Researchers at the Massachusetts Institute of Technology have created a tool called a “semantic parser” that mimics the experience of children learning a language. The semantic parses does what children typically do—observe their environments and listen to speakers, regardless of if they actually understand what the speakers are saying or not. The system observes captioned videos and associates the words that speakers say with recorded objects and actions.
Ideally, the system will help revolutionize how semantic parsers currently work. Typically children learn by observing people speaking, and interacting with their environment. Semantic Parsers, on the other hand, ‘learn’ from annotated sentences or direct answers to questions. With this new system, the semantic parser could use visual data to observe its environment to reinforce its understanding of a verbal command, even if the command wasn’t clear.

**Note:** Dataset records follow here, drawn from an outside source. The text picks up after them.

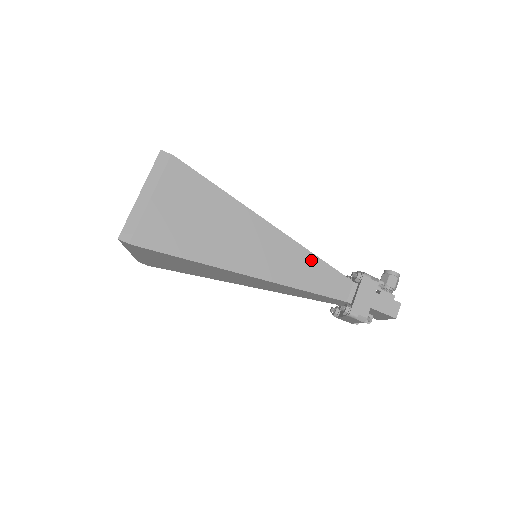
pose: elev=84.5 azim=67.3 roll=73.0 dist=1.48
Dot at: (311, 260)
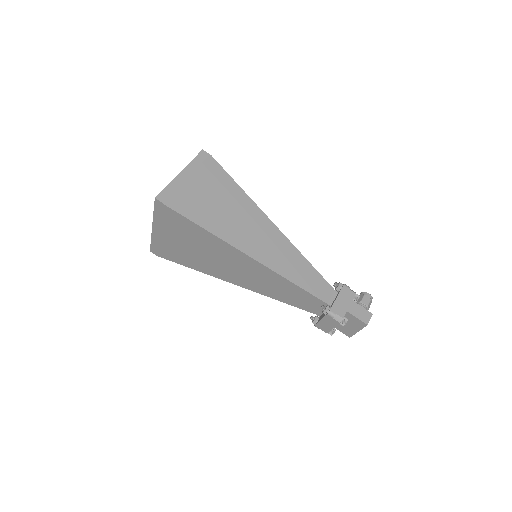
Dot at: (303, 262)
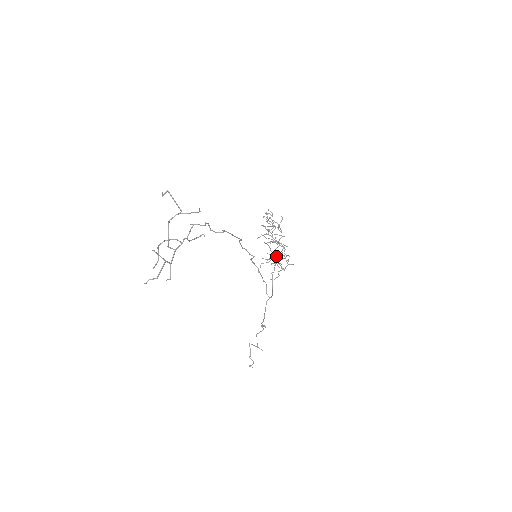
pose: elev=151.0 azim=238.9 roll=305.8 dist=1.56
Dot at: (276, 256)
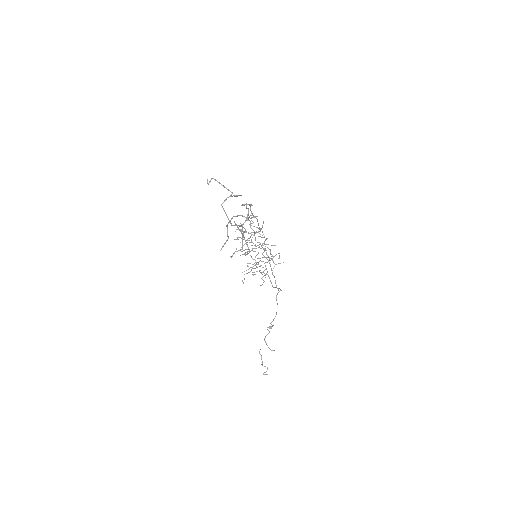
Dot at: (255, 265)
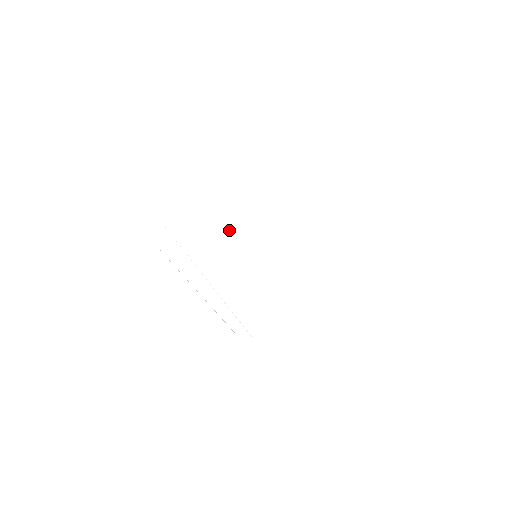
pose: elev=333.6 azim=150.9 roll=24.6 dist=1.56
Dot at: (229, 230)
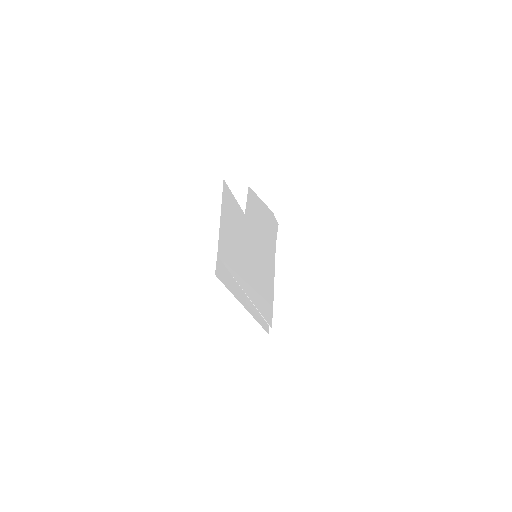
Dot at: (244, 244)
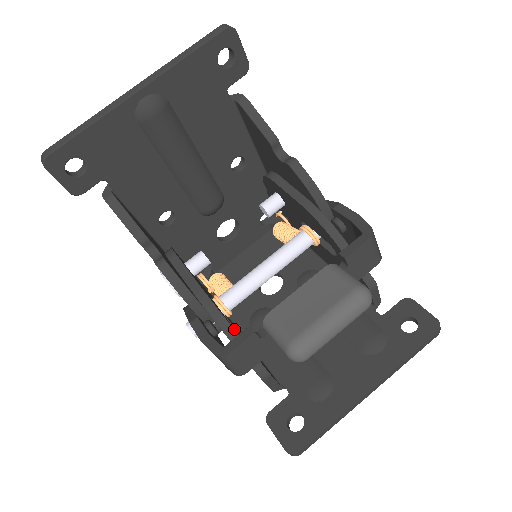
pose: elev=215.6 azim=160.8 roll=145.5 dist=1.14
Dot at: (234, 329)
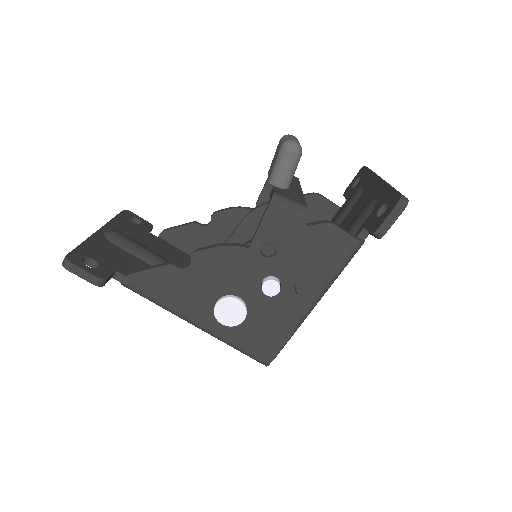
Dot at: occluded
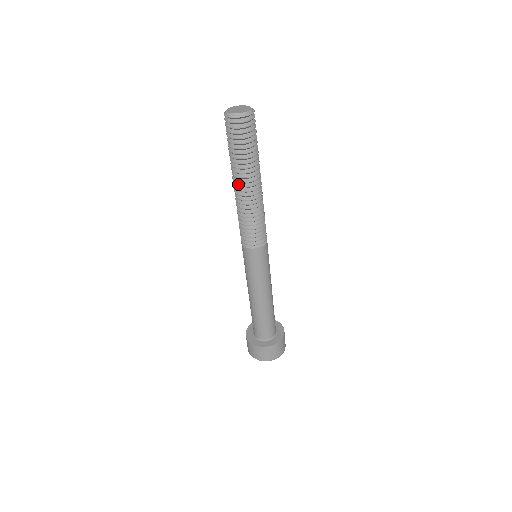
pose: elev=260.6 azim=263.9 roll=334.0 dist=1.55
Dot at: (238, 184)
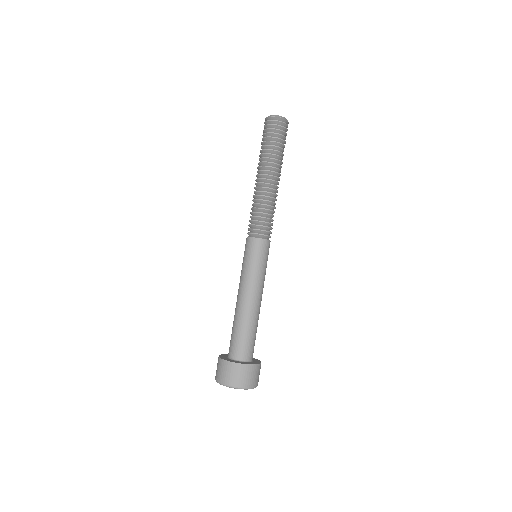
Dot at: (261, 173)
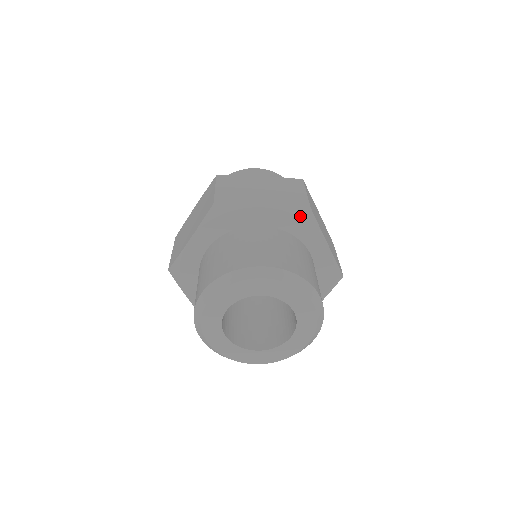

“People talk to each other in partial sentences, run-on thoughts, and jumbled language,” said Andrei Barbu, a researcher at MIT’s Computer Science and Artificial Intelligence Laboratory (CSAIL) and the Center for Brains, Minds, and Machines (CBMM) told ZDNet. “You want a robot in your home that will adapt to their particular way of speaking… and still figure out what they mean.”
The parser could also help give researchers insight on understanding how young children learn language. “A child has access to redundant, complementary information from different modalities, including hearing parents and siblings talk about the world, as well as tactile information and visual information, [which help him or her] to understand the world,” says co-author Boris Katz, a principal research scientist and head of the InfoLab Group at CSAIL. “It’s an amazing puzzle, to process all this simultaneous sensory input. This work is part of bigger piece to understand how this kind of learning happens in the world.”
The new parser is the first one to be trained using video. If the parser is unsure about what is being said to it, it can use visual cues to help figure out what is being said. Researchers compiled a collection of over 400 videos depicting people doing various activities like picking up an object, putting an object down, and walking towards an object just to give a few examples. The parser is then given the task to caption the video.
Similar to how children learn, the parser learns through passive observation. To determine if a caption is true of a video, the parser by necessity must identify the highest probability meaning of the caption. “The only way to figure out if the sentence is true of a video [is] to go through this intermediate step of, ‘What does the sentence mean?’ Otherwise, you have no idea how to connect the two,” Barbu explained to Science Daily. “We don’t give the system the meaning for the sentence. We say, ‘There’s a sentence and a video. The sentence has to be true of the video. Figure out some intermediate representation that makes it true of the video.'”
“Children interact with the environment as they’re learning. Our idea is to have a model that would also use perception to learn,” says co-author Candace Ross.